Task prompt ::
Retype the passage of the policy brief on the German federal election that begins at the words "From being a" and stops after the words "the populist message.".
— start of Document text —
DIIS Policy Brief

Approaching the German Federal election: The traditional parties break the trend and stay in front

The election campaign in Europe’s pre-eminent power has traditional parties at the forefront. This is partly because German parties across the political spectrum have successfully mainstreamed policy positions normally associated with populists.

From being a historical bridge-builder among different sensibilities in Europe, Germany has gradually assumed a more assertive posture on key issues from the refugee crisis to Brexit negotiations. As a result, the federal election in September will be consequential not just for Germany, but also for the rest of Europe.

A closer look at the programs of the major parties reveal subtle but decisive shifts in the discourse; part of a broader trend in a Europe that has witnessed a rise of populist positions advocating stricter policies on issues such as migration and trade. The German experience has not been immune from this develop- ment, witnessing an overall conservative turn. But the political landscape has also displayed a degree of adaptation and containment of the populist message.

Recommendations
■ Germany’s neighbours should understand the continued support for German traditional parties as a result of their adaptation to the populist agenda.
■ European partners should register a hardening of the German agenda across the political spectrum on issues such as internal security, integration and immigration.

■ External factors ahead of the election – such as a breakdown of the EU-Turkey refugee deal or
a cyber-attack – may shift the calculus of both contenders and voters towards more conservative positions.


Party positions
The Alternative für Deutschland, a right-wing populist party, has strong chances of entering the national parliament. Established as an opposition movement to EU nancial politics, the recent success of the party is fuelled by the refugee crisis.

In the national discourse surrounding issues of integration, the AfD has managed to shift the focus to migration as a security issue. Consequently, the AfD’s draft election platform has a strong focus on domestic security. Among many measures, the party wants to establish rigid deportation procedures, the forced return of refugee boats in the Mediterranean and placements of migrants with an unclear status in third countries. To strengthen security forces, the AfD wants to restructure the federal police, transfer riot police to the federal level, and install video surveillance with face recognition software. The party states that Islam is not a part of Germany and wants to counter radicalization by halting the construction of mosques. Family reunification of refugees and dual citizenship should be stopped.

With polls and recent state elections showing the electoral potential of the AfD, mainstream parties have adjusted to societally perceived security threats. For example, after the Berlin terror attack in December 2016, the governing parties declared their willingness to revise the security structure of Germany. Horst Seehofer, chairman of the CSU, the Bavarian sister party of Angela Merkel’s Christian Democratic Union, went a step further, stressing the need to reassess the German migration system, deliberately linking terrorism to integration politics.
— end of Document text —
— start of Records supplied —
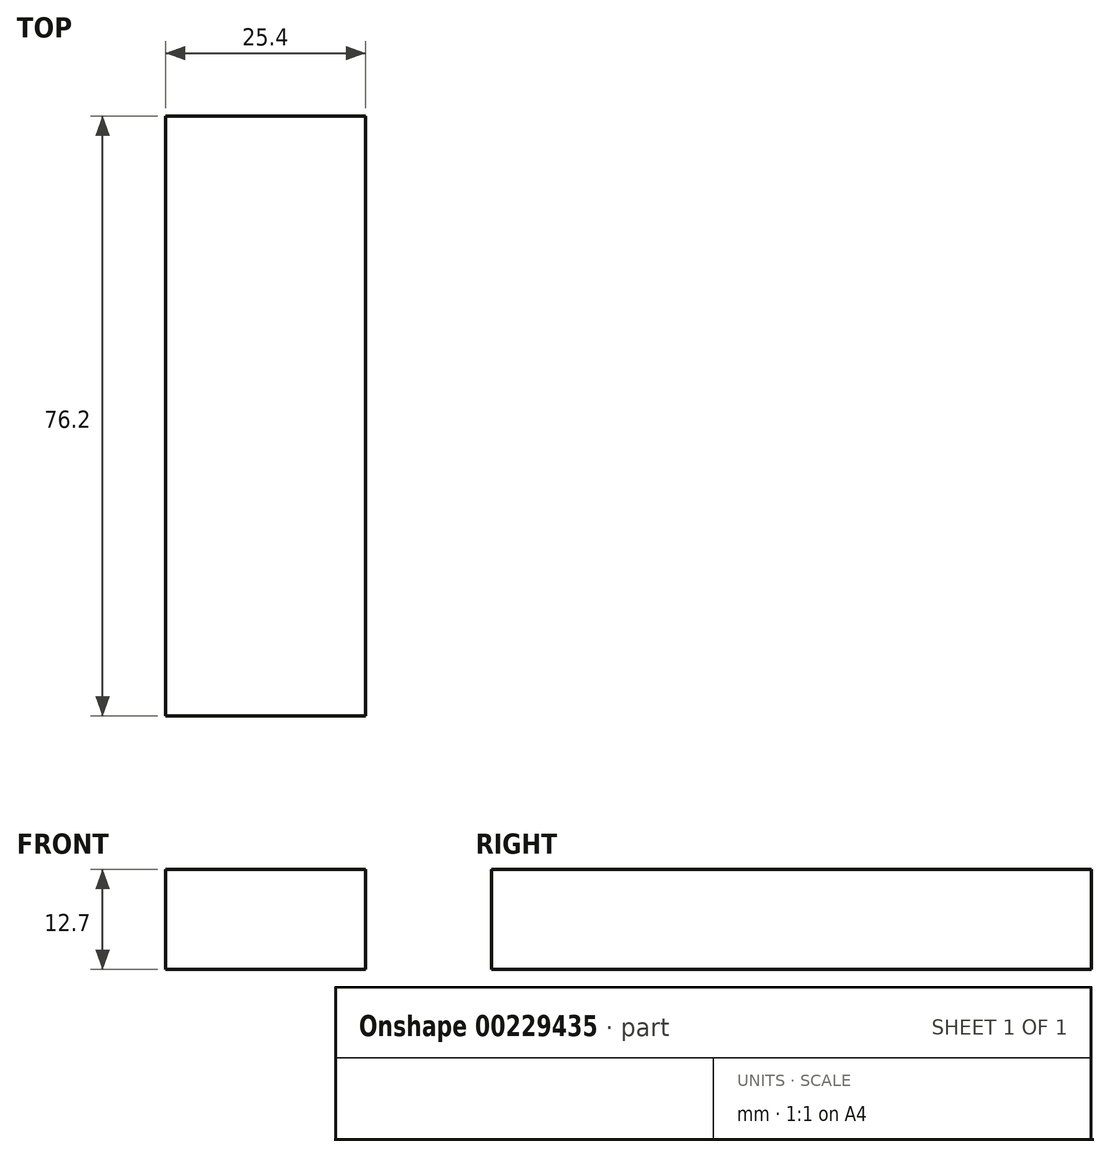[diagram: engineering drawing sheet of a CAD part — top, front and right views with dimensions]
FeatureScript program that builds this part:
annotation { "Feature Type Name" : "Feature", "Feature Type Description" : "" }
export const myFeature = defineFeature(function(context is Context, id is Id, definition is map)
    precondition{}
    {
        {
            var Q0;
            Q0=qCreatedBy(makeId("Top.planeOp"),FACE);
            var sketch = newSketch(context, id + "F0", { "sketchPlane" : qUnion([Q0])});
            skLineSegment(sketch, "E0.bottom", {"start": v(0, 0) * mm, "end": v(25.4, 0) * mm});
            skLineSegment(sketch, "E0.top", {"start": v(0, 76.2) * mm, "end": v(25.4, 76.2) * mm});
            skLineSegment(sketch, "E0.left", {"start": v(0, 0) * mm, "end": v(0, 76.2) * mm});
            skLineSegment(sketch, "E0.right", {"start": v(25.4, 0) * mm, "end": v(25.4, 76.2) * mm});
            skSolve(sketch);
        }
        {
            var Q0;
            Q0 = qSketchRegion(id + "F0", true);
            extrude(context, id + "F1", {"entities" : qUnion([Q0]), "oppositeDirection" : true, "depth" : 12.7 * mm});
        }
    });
— end of Records supplied —
— start of Records supplied —
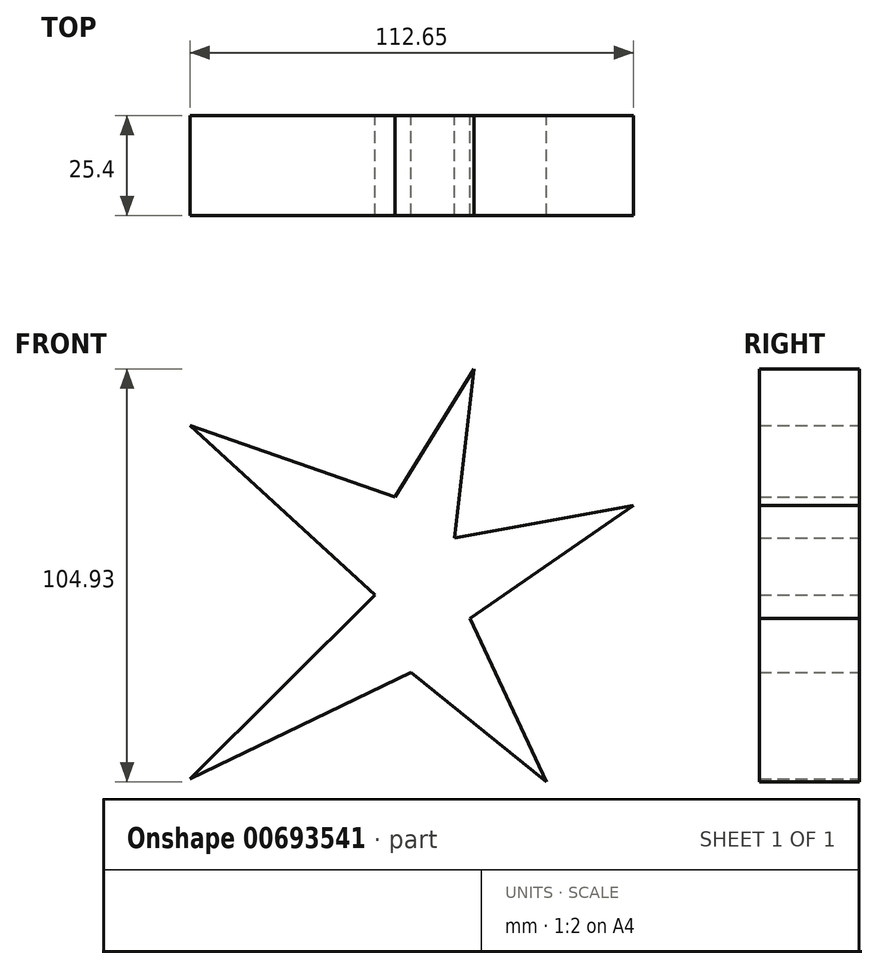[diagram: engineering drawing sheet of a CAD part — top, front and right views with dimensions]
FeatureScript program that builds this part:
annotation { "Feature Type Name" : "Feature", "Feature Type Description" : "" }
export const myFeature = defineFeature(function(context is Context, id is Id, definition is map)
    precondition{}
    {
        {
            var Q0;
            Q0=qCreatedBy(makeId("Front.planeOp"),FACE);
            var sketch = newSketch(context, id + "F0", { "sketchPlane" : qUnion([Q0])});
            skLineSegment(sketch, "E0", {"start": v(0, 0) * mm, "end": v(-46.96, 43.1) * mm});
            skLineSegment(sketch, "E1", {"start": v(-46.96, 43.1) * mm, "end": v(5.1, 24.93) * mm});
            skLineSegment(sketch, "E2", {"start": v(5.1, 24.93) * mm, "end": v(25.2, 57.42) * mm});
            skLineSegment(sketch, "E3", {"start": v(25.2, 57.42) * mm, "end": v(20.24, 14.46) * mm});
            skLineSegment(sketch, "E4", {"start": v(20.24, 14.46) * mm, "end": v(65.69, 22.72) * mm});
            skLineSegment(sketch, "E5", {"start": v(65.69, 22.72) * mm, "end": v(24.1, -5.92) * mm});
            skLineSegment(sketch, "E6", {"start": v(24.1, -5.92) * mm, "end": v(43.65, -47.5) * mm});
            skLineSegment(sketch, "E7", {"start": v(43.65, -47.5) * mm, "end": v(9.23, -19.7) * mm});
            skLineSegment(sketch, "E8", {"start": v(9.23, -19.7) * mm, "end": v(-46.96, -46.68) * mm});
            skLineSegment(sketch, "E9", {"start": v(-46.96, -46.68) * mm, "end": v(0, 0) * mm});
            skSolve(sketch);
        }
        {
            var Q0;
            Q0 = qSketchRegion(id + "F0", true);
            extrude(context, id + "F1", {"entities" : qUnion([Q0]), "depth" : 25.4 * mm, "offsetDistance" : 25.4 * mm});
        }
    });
— end of Records supplied —
Solution for this problem ::
From being a historical bridge-builder among different sensibilities in Europe, Germany has gradually assumed a more assertive posture on key issues from the refugee crisis to Brexit negotiations. As a result, the federal election in September will be consequential not just for Germany, but also for the rest of Europe.

A closer look at the programs of the major parties reveal subtle but decisive shifts in the discourse; part of a broader trend in a Europe that has witnessed a rise of populist positions advocating stricter policies on issues such as migration and trade. The German experience has not been immune from this develop- ment, witnessing an overall conservative turn. But the political landscape has also displayed a degree of adaptation and containment of the populist message.